Source extract:

2. Addison's claims against Brinkman

In order to succeed on any of his three claims against Brinkman, Addison must prove that Brinkman lacked probable cause to search and arrest him. In Count I, Addison alleges that Brinkman arrested him without probable cause in violation of the U.S. Constitution. Second Am. Compl. ¶ 38. Addison alleges in Count II that Brinkman maliciously prosecuted him in violation of the U.S. Constitution. Id. at ¶ 42. Such a claim requires the plaintiff to prove "at least" four elements: "(1) the initiation or maintenance of a criminal proceeding; (2) favorable termination of that proceeding; (3) lack of probable cause to support that proceeding; and (4) a wrongful seizure flowing from that proceeding." Snider v. Seung Lee, 584 F.3d 193, 203 (4th Cir. 2009) (Stamp, J., concurring) (emphasis added). Count III is a state law claim for malicious prosecution. Am. Comp. ¶ 44. In Virginia, the plaintiff in a malicious prosecution action must prove that the prosecution was "(1) malicious; (2) instituted by, or with the cooperation of, the defendant; (3) without probable cause; and (4) terminated in a manner not unfavorable to the plaintiff." Hudson v. Lanier, 497 S.E.2d 471, 473 (Va. 1998) (emphasis added). At this stage, Defendants only contest the "probable cause" element of these torts.

"Probable cause exists where the facts and circumstances within [an officer's] knowledge and of which [he] had reasonably trustworthy information [are] sufficient in themselves to warrant a man of reasonable caution in the belief that an offense has been or is being committed, and that evidence bearing on that offense will be found in the place to be searched." Safford Unified Sch. Dist. No. 1 v. Redding, 129 S.Ct. 2633, 2639 (2009) (quotations omitted). Defendants assert that the undisputed facts establish Brinkman's probable cause to arrest Addison and to search his place of business. In their memoranda, Defendants draw the Court's attention to the undercover surveillance operation from January 2006, which led to two grand jury indictments and capiases for arrest. Defendants emphasize that Brinkman possessed a search warrant, supported by affidavit and issued by a neutral magistrate. Furthermore, as Defendants argue, even if one assumes that Brinkman planted drugs in the cup beside Addison's desk, Addison's third drug charge was supported by independent probable cause: ion testing of 14 samples revealed that Addison lived "in a veritable dust storm of cocaine."

Exercise task:
According to the passage on Addison's claims, which element of these torts do Defendants contest at this stage? Answer from the passage on Addison's claims alone.

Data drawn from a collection
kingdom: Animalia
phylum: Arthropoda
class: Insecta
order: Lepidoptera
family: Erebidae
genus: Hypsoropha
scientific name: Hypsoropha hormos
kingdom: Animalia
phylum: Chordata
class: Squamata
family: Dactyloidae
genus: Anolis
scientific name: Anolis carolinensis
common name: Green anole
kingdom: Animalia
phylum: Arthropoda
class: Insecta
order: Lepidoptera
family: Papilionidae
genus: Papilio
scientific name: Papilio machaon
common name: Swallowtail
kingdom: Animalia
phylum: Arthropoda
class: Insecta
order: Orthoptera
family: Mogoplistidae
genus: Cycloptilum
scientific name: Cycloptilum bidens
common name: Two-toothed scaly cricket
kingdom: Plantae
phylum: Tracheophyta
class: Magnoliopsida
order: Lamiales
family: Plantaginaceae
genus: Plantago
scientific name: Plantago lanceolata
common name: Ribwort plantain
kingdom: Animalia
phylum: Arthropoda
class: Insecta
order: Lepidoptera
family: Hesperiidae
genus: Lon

Correct answer:
Only the "probable cause" element.